Excerpted text >>

--- --- ---

Saturday, February 27, 2021

Hardware SAS Raid on the Raspberry Pi CM4

A few months ago, I posted a video titled Enterprise SAS RAID on the Raspberry Pi... but I never actually showed a SAS drive in it. And soon after, I posted another video, The Fastest SATA RAID on a Raspberry Pi.

Broadcom MegaRAID SAS storage controller HBA with HP 10K drives and Raspberry Pi Compute Module 4

Well now I have actual enterprise SAS drives running on a hardware RAID controller on a Raspberry Pi, and it's faster than the 'fastest' SATA RAID array I set up in that other video.

A Broadcom engineer named Josh watched my earlier videos and realized the ancient LSI card I was testing would not likely work with the ARM processor in the Pi, so he was able to send two pieces of kit my way:

After a long and arduous journey involving multiple driver revisions and UART debugging on the card, I was able to bring up multiple hardware RAID arrays on the Pi.

--- --- ---

Entries shown >>
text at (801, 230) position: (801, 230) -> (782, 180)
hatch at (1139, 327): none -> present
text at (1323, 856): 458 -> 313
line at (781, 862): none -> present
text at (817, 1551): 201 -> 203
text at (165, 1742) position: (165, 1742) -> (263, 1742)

--- --- ---

Work to complete >>
1/ List every all-capital abbreviation made only of letters that appears in the post about SAS RAID on the Raspberry Pi.
2/ Extend the post about hardware SAS RAID on the Raspberry Pi CM4 by continuing it from its last sentence.
The records that come after the post were taken from a different source.

Exercise responses >>
1/ SAS, RAID, SATA, HBA, HP, LSI, ARM, UART

2/
This blog post is also available in video form on my YouTube channel:

SAS RAID

But what is SAS RAID, and what makes hardware RAID any better than the software RAID I used in my SATA video?

The drives you might use in a NAS or a server today usually fall into three categories:

  • SATA
  • SAS
  • PCI Express NVMe

All three types can use solid state storage (SSD) for high IOPS and fast transfer speeds.

SATA and SAS drives might also use rotational storage, which offers higher capacity at lower prices, though there's a severe latency tradeoff with that kind of drive.

RAID, which stands for Redundant Array of Independent Disks, is a method of taking two or more drives and putting them together into a volume that your operating system can see as if it were just one drive.

RAID can help with:

  • Redundancy: A hard drive (or multiple drives, depending on RAID type) can fail and you won't lose access to your data immediately.
  • Performance: multiple drives can be 'striped' to increase read or write throughput (again, depending on RAID type).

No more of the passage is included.